- _What is needed_
Please read the passage on Michael S. Weiner and state whom he replaced as executive director of the Major League Baseball Players Association.

- _Text passage_

Michael S. Weiner (December 21, 1961 – November 21, 2013) was an American attorney who served as the executive director of the Major League Baseball Players Association for four years. He assumed the role on June 22, 2009, replacing Donald Fehr, becoming only the fifth executive director of the union. Weiner joined the organization in September 1988 and had been general counsel since 2004.

Biography
He was born in Paterson, New Jersey. He moved to Pompton Lakes, New Jersey at the age of two and attended Pompton Lakes High School.

With Weiner at the helm, the union signed an agreement in November 2011 for a five-year contract running until December 2016, which ensured 21 consecutive years of labor peace in Major League Baseball. The agreement allowed for blood testing for human growth hormone, introduced restraints on bonuses for amateur draft picks and international signings, and restored salary arbitration eligibility for part of a class of players that lost it in the 1980s.

- _Recorded data_
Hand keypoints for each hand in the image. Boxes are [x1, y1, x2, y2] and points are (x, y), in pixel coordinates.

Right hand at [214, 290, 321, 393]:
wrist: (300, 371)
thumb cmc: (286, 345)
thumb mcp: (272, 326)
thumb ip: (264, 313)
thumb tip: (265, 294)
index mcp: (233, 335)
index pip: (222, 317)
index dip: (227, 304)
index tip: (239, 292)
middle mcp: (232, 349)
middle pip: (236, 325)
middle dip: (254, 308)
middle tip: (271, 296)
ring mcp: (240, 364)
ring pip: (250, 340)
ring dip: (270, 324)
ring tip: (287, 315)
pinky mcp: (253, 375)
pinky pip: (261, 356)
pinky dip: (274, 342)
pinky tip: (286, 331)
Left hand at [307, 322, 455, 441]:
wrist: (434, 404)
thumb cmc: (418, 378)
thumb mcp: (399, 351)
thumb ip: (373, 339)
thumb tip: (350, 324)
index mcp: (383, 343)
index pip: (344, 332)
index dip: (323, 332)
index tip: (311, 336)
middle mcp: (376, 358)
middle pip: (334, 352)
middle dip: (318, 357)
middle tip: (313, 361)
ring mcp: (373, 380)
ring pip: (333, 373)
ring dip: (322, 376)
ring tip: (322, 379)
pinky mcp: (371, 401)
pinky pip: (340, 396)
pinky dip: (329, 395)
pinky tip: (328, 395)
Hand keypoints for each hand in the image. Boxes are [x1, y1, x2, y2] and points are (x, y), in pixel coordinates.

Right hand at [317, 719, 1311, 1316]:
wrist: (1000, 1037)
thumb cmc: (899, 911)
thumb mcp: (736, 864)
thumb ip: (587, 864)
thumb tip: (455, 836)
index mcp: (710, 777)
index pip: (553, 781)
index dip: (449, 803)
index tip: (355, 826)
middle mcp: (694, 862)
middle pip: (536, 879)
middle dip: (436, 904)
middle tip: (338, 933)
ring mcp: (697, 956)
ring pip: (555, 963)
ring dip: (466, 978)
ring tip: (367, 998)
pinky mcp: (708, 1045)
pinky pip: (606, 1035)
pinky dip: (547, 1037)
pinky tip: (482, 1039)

- _Answer space_
Donald Fehr